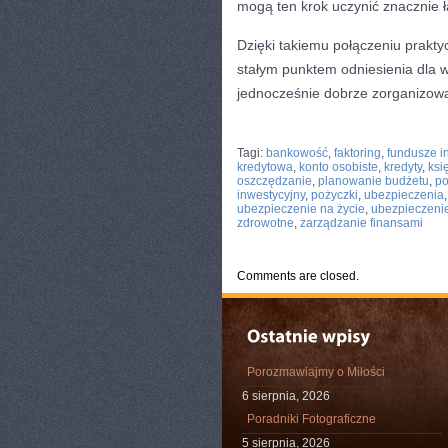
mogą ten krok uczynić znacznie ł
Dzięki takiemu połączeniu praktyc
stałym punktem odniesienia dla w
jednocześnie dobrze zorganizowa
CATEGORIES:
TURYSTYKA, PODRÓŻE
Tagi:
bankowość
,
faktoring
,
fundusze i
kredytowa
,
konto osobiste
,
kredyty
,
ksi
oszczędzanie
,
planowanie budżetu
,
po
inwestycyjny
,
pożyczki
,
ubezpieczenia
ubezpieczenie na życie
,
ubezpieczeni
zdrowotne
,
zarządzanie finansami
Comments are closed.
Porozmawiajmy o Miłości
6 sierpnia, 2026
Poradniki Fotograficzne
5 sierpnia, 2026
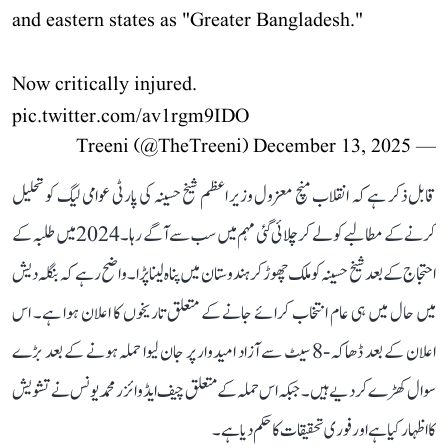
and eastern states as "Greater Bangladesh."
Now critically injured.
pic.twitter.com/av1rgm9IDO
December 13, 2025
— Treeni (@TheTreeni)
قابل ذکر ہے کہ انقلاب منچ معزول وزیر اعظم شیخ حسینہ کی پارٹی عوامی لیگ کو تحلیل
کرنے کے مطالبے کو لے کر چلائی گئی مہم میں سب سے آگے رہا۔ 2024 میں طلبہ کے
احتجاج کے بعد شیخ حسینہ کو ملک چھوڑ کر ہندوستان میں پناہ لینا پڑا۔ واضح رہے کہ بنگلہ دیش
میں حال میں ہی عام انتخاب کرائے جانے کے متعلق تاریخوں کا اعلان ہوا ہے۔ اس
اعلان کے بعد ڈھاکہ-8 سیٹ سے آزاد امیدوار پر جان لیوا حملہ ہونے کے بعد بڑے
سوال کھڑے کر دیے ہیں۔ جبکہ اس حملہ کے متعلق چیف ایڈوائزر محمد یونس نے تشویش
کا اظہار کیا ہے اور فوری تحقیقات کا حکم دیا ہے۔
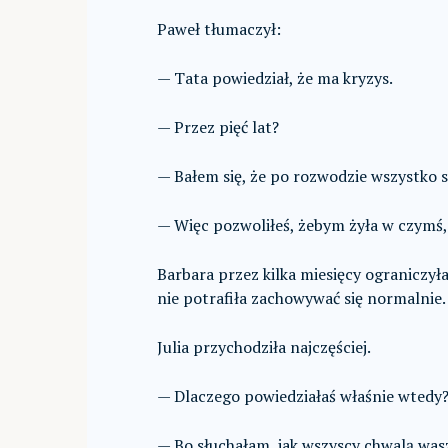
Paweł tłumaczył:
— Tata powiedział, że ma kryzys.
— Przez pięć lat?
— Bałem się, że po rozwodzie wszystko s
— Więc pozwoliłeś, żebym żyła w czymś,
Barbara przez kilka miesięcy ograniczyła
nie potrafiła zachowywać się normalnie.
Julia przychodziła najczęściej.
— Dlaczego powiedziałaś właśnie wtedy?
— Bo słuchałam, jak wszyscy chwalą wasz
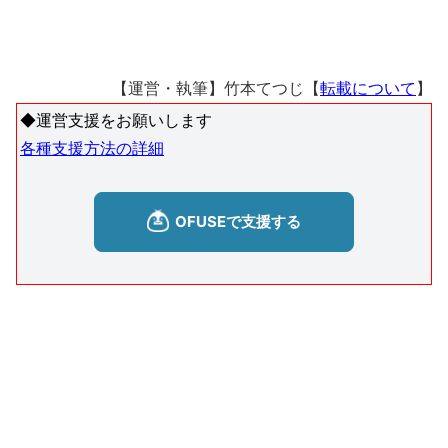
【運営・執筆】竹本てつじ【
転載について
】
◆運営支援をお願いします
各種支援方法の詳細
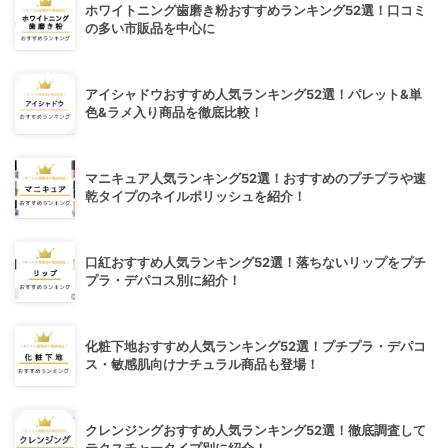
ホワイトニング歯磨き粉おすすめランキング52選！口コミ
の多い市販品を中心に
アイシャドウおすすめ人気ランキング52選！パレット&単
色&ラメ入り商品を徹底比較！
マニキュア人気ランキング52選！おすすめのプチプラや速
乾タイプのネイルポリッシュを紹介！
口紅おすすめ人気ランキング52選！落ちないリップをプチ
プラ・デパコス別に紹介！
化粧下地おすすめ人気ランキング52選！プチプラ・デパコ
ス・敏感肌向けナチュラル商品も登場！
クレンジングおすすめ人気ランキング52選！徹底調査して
==============================
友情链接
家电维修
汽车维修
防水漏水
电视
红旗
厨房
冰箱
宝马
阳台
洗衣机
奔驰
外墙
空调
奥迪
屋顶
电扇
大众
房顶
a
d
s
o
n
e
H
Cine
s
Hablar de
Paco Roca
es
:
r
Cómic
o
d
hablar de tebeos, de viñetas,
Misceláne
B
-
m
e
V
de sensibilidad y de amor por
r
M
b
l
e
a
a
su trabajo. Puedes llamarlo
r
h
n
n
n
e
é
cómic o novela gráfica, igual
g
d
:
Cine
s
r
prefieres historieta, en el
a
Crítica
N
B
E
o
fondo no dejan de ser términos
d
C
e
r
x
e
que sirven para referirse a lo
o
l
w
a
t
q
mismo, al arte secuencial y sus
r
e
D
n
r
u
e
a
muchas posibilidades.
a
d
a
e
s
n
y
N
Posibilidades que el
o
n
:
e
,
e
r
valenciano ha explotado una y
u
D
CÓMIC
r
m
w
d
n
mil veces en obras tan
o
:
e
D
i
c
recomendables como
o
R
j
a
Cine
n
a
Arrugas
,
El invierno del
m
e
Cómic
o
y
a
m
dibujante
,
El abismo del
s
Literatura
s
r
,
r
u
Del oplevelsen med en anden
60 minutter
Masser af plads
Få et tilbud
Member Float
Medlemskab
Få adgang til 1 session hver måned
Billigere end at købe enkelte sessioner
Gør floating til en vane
==============================
### What is required:
Update everything from the line containing "mogą ten krok uczynić znacznie ł" down to the line containing "クレンジングおすすめ人気ランキング52選！徹底調査して" by putting "Replies" in place of "Comments" and leaving all else unchanged. Give back only those lines, both ends included, without the pictures.

### Answer box:
mogą ten krok uczynić znacznie ł
Dzięki takiemu połączeniu praktyc
stałym punktem odniesienia dla w
jednocześnie dobrze zorganizowa
CATEGORIES:
TURYSTYKA, PODRÓŻE
Tagi:
bankowość
,
faktoring
,
fundusze i
kredytowa
,
konto osobiste
,
kredyty
,
ksi
oszczędzanie
,
planowanie budżetu
,
po
inwestycyjny
,
pożyczki
,
ubezpieczenia
ubezpieczenie na życie
,
ubezpieczeni
zdrowotne
,
zarządzanie finansami
Replies are closed.
Porozmawiajmy o Miłości
6 sierpnia, 2026
Poradniki Fotograficzne
5 sierpnia, 2026
and eastern states as "Greater Bangladesh."
Now critically injured.
pic.twitter.com/av1rgm9IDO
December 13, 2025
— Treeni (@TheTreeni)
قابل ذکر ہے کہ انقلاب منچ معزول وزیر اعظم شیخ حسینہ کی پارٹی عوامی لیگ کو تحلیل
کرنے کے مطالبے کو لے کر چلائی گئی مہم میں سب سے آگے رہا۔ 2024 میں طلبہ کے
احتجاج کے بعد شیخ حسینہ کو ملک چھوڑ کر ہندوستان میں پناہ لینا پڑا۔ واضح رہے کہ بنگلہ دیش
میں حال میں ہی عام انتخاب کرائے جانے کے متعلق تاریخوں کا اعلان ہوا ہے۔ اس
اعلان کے بعد ڈھاکہ-8 سیٹ سے آزاد امیدوار پر جان لیوا حملہ ہونے کے بعد بڑے
سوال کھڑے کر دیے ہیں۔ جبکہ اس حملہ کے متعلق چیف ایڈوائزر محمد یونس نے تشویش
کا اظہار کیا ہے اور فوری تحقیقات کا حکم دیا ہے۔
Paweł tłumaczył:
— Tata powiedział, że ma kryzys.
— Przez pięć lat?
— Bałem się, że po rozwodzie wszystko s
— Więc pozwoliłeś, żebym żyła w czymś,
Barbara przez kilka miesięcy ograniczyła
nie potrafiła zachowywać się normalnie.
Julia przychodziła najczęściej.
— Dlaczego powiedziałaś właśnie wtedy?
— Bo słuchałam, jak wszyscy chwalą wasz
【運営・執筆】竹本てつじ【
転載について
】
◆運営支援をお願いします
各種支援方法の詳細
ホワイトニング歯磨き粉おすすめランキング52選！口コミ
の多い市販品を中心に
アイシャドウおすすめ人気ランキング52選！パレット&単
色&ラメ入り商品を徹底比較！
マニキュア人気ランキング52選！おすすめのプチプラや速
乾タイプのネイルポリッシュを紹介！
口紅おすすめ人気ランキング52選！落ちないリップをプチ
プラ・デパコス別に紹介！
化粧下地おすすめ人気ランキング52選！プチプラ・デパコ
ス・敏感肌向けナチュラル商品も登場！
クレンジングおすすめ人気ランキング52選！徹底調査して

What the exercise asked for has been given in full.